MY PROFESSOR RECENTLY FOUND OUT THAT I WASN’T showing up in class. She knew it when she checked the examination papers and found one name unfamiliar to her. So one Monday morning, she summoned me to her office for a grilling.
I was more than prepared. The whole weekend, in between playing dota and checking my email, I had already studied my arguments and rehearsed my lines. I had to. I couldn’t allow myself to lose by not standing up for what I believe is right.
When I walked into her room, I was very confident. She was sitting at the end of the table and had her eyes and mind focused on her laptop. Four guys, a gang of student assistants, were gathered at the other end, busy in a half-serious discussion.
I walked closer to my professor and after greeting her, I handed my Form 5.
“When was the last time you were in class?” she demanded to know.
“Sorry I can’t remember, miss,” I answered
“Do you think not coming to class is helping you?”
“Of course not, but I don’t think attending your class is helping me either.”
“Why don’t you attend classes?”
“I get bored by listening to you, miss.”
That’s it, boredom. If I were to ditribute the blame, some of it would go to me, some would go to my teacher, and the rest would go to boredom. Had boredom not sat right next to me as I listened to this professor’s lectures, I wouldn’t have made so many unexplained disappearances from class.
But boredom loves my company. He accompanies me whenever the professors, who wowed me with thier poise and fluent speeches during seminars last semester, greet me in class in thier monotonous and fractured English.
Boredom always makes me lie down in sleepy pastures when I expect my teachers to help me understand the theories and jargons and they fail to do so during the two-and-a half-hour lectures.
One time, this professor called two students to the front of the class. She let the first guy walk straight toward me, and the other guy to my right. Then she asked me where the second guy moved. I answered that it was to my right. she asked the first guy where the same motion brought the second guy. She said it was further to her left.
I know our professor was trying to to demonstarte concept of relative motion, but even that knowledge made me wonder if it was worth the effort. I was left with the question of whether it really added anything to what I already Knew.
All these many years that boredom has been my seatmate, we have never understood why many lectures in school don’t make man more human. Could it be because in a difficult science course like physics, you don’t talk about being human and you only discuss how the physical world behaves and what makes it behave that way? And of course, it excludes such issues like what makes you bored and why you get bored.

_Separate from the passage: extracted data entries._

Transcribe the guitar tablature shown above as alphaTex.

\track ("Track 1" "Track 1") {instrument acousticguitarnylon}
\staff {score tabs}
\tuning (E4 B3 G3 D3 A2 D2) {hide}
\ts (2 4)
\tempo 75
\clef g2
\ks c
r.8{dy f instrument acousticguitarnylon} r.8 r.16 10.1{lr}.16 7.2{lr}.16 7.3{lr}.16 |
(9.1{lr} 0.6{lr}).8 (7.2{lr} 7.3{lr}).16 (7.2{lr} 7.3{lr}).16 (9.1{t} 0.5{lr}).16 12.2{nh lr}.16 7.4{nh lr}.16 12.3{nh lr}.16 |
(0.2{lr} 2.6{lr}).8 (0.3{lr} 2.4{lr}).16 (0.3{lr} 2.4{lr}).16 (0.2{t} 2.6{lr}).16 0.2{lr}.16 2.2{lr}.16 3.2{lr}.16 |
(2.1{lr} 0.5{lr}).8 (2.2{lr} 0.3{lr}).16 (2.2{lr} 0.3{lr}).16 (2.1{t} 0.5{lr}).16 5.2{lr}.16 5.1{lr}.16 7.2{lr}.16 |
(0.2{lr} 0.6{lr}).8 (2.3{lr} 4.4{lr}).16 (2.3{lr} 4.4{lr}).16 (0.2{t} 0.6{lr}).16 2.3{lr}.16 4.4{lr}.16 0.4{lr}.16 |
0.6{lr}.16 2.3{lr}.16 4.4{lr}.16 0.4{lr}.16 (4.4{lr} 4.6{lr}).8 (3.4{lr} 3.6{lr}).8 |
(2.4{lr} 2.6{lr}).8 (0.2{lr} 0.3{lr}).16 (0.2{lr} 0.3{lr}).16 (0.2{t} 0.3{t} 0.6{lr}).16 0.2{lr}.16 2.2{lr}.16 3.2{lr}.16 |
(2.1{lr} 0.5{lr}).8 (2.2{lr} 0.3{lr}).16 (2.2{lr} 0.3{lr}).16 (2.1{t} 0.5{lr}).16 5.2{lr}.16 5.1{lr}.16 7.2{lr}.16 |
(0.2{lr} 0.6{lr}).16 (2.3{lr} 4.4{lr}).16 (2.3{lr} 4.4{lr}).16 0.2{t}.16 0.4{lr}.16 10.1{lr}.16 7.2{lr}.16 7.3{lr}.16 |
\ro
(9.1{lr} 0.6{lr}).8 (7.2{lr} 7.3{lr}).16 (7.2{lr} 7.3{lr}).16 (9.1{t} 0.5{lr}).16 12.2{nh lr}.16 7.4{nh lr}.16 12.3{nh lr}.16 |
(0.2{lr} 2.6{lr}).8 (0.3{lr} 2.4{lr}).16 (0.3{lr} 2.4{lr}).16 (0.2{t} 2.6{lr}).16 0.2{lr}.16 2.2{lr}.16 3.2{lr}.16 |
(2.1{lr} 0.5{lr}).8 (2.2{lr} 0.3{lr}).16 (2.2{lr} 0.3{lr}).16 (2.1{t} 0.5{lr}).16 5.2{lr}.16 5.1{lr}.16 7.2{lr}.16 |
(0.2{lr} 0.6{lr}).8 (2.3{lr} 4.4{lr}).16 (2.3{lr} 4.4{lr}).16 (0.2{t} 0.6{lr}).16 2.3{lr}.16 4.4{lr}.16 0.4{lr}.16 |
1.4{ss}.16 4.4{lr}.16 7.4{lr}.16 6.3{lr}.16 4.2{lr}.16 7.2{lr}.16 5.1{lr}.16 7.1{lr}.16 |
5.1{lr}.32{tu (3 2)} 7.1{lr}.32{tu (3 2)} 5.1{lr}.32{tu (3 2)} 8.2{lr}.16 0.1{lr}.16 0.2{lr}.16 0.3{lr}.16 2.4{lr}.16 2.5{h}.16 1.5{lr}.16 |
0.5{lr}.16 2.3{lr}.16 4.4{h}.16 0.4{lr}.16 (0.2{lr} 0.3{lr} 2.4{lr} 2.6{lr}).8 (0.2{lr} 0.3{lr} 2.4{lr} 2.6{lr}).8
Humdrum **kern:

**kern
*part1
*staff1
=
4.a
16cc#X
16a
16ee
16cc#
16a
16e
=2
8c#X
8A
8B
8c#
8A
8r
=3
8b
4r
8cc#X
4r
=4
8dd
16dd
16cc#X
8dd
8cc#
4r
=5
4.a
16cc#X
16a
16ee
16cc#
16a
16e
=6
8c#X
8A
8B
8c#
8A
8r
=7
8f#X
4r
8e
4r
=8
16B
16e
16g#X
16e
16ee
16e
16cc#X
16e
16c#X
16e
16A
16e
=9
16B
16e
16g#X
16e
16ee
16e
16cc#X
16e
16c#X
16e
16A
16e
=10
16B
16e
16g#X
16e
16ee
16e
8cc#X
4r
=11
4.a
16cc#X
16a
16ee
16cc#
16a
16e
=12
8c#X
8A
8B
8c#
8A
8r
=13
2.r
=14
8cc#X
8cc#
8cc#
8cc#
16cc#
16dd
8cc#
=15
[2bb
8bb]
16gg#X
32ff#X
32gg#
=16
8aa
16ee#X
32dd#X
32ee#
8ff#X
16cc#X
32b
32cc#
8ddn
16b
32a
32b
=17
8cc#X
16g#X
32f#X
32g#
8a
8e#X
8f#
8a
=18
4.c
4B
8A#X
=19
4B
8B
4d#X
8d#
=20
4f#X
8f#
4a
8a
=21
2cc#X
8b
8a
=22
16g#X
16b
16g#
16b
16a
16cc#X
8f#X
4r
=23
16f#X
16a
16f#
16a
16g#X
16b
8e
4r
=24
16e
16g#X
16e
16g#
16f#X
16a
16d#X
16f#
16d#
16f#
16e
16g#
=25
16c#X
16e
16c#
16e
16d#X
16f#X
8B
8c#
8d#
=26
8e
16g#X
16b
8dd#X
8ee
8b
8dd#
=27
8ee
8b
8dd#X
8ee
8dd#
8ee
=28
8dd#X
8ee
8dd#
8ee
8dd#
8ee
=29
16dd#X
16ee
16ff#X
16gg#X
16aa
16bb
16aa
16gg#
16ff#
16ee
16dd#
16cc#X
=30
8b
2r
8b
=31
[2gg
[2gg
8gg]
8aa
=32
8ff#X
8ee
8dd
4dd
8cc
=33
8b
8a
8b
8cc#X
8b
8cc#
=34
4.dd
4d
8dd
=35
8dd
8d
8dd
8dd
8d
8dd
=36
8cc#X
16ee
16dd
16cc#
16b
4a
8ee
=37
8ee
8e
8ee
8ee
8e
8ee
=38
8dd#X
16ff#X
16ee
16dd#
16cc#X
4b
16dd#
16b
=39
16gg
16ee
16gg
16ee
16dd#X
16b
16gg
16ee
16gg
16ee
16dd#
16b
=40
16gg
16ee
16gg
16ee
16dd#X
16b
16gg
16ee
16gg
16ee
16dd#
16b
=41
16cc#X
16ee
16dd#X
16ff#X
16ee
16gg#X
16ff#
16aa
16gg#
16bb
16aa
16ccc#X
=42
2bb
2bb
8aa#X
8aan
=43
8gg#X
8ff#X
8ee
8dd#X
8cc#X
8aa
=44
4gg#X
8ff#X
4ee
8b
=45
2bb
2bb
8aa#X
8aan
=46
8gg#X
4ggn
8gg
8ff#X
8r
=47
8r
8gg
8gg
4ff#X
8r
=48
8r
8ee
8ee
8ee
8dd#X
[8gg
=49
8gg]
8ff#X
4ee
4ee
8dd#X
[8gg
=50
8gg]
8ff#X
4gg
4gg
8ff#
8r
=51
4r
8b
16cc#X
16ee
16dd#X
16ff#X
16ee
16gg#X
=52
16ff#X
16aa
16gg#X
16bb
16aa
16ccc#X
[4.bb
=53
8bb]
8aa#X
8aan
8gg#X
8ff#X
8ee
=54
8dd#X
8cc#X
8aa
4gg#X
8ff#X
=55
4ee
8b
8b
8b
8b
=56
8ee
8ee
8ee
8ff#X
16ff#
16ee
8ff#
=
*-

All these years that bordom and i have kept each other company and after putting up with so many tiring classes and teachers, we have lost our appetite for attending classes. So instead of falling asleep in a chair in front of my teacher, I chose not show up in class and I fall asleep instead in a comfortable bed inside my own room. Anyway, our more comfortable home does not run out of things to learn. I can read the airline magazine and plan a trip for the semestral break, drown myself in YouTube videos, chat with british in Skype, write my blog, and do a dozen other interesting things. At least during such times, there is no professor, no boredom, and relative motion demo to piss me off even if the real subject is math.
“You can’t be absent again,” my professor was telling me.
“I won’t, miss,” I promised. ” But we have to make a deal. You can be less boring, and I can be more attentive”.
“No,” she told me firmly. “It’s up to you.”
She wouldn’t compromise. If I attended her class and did not learn anything, it’s because I did not pay more attention. If I came and mastered the subject, it’s because I listened to her, studied hard, or simply I have the aptitude for math.
The truth is, it’s never up to the students alone. My professor has forgotten that learning is a give-and-take process, one that must be driven by interest and not by the sorry consequences of not learning. A student can always come to class, but that doesn’t guarantee fruitful results.
I have been attending classes since last week. I have managed to do it by scaring myself that failing to atted her class won’t help me have a better future, and assuring myself that my professor would take a 180-degree turn from dull to remarkable.
But back in class, I quickly realized that boredom is not my problem alone. Several classmate of mine have the same problem. After a few moments of pretending to be interested in the day’s lesson, they find themselves half-concious on thier desks. To protest the torture, I do the same thing.
If only my professor could be more dynamic by delivering a two-and-a half hour lecture and wrapping it up by confession “I lied” the class would surely come wide awake and walk out of the room with a smile. If she could have more passion and stop mouthing many things all at the same time, if she could impress the class by doing somersaults, wearing costumes, or making faces, if she would invite another teacher to show her how to do it. Im sure everyone in class would perfom better.
In the meantime, I continue to console myself with thought that my professor, just like me, might be bored as well. And that one day soon, I might see her with her mouth wide open, her eyeballs all white and her head slumped forward on her table. On that day, I am sure my classmates will join me in waging war against boring teachers. And the world will no longer waste away in boredom.